Western Australian grains scientists are looking to improve weed management following soil amelioration, with new research focusing on pre-emergent herbicides.
The work is part of a broader project to examine improving farming system profitability following soil amelioration, which has investment from the Department of Primary Industries and Regional Development (DPIRD) and Grains Research and Development Corporation (GRDC).
DPIRD research scientist Arslan Peerzada said strategic deep tillage with deep ripping, rotary spading or mouldboard plough was increasingly used to ameliorate soil constraints and improve crop production.
“Previous research has demonstrated that strategic deep tillage can increase the efficacy of pre-emergent herbicides, but we have not evaluated how that may improve the management of economically damaging weeds such as ryegrass, wild radish and brome,” Dr Peerzada said.
“This study aims to highlight the importance of an integrated weed management program that can improve crop yield and promote a sustainable agricultural system.”
A research update will be delivered at the Liebe Group’s field day at Wongan Hills on Wednesday 13 September 2023.
“We have selected a range of pre-emergent herbicides that we believe will minimise crop damage after these amelioration techniques,” Dr Peerzada said.

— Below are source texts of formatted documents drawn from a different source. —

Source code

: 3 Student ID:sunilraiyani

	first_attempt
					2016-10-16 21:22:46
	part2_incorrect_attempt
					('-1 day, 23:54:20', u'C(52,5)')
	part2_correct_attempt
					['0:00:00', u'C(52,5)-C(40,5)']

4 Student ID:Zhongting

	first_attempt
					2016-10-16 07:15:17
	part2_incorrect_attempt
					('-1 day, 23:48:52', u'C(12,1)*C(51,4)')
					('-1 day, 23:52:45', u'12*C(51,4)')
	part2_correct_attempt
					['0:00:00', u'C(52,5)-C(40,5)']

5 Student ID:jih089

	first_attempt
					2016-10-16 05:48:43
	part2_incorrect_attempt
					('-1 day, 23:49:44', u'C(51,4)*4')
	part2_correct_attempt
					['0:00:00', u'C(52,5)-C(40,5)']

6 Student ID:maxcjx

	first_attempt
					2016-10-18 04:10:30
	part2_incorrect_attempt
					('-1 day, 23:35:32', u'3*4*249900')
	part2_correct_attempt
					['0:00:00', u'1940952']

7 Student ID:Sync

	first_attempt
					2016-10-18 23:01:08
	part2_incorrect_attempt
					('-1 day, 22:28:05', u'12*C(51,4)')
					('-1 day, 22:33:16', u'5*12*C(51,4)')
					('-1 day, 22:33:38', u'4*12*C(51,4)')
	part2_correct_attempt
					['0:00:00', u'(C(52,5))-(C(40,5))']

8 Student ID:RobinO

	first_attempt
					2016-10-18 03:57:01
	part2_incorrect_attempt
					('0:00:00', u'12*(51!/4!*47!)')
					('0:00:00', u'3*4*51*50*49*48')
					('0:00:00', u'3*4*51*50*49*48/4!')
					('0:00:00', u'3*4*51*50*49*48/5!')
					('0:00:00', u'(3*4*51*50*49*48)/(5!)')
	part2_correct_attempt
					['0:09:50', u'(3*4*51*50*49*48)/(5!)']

“However, their ability to control weeds is variable and depends on the paddock situation – especially the soil moisture at the time of amelioration, as well as the depth to which weed seeds are buried through the tillage implements.
“The best solution is to avoid placing heavy reliance solely on pre-emergent herbicides in the year following strategic deep tillage.
“Growers will need to consider diversifying weed control approaches, such as in-crop herbicide application, to maximise the effectiveness of strategic tillage in terms of suppressing weed populations.”
Trial sites at Merredin and Wongan Hills are comparing the efficacy of pre-emergent herbicides in controlling grass and broadleaf weeds under four treatments – spading, deep ripping, soil inversion and no amelioration.
Eight sub-plot treatments using a range of pre-emergent herbicides have been applied at each site.
The trials are also evaluating crop phytotoxicity associated with herbicide application in altered soil conditions, along with analysing the horizontal and vertical movement of weed seeds and surface soil in response to soil inversion, deep ripping, and spading.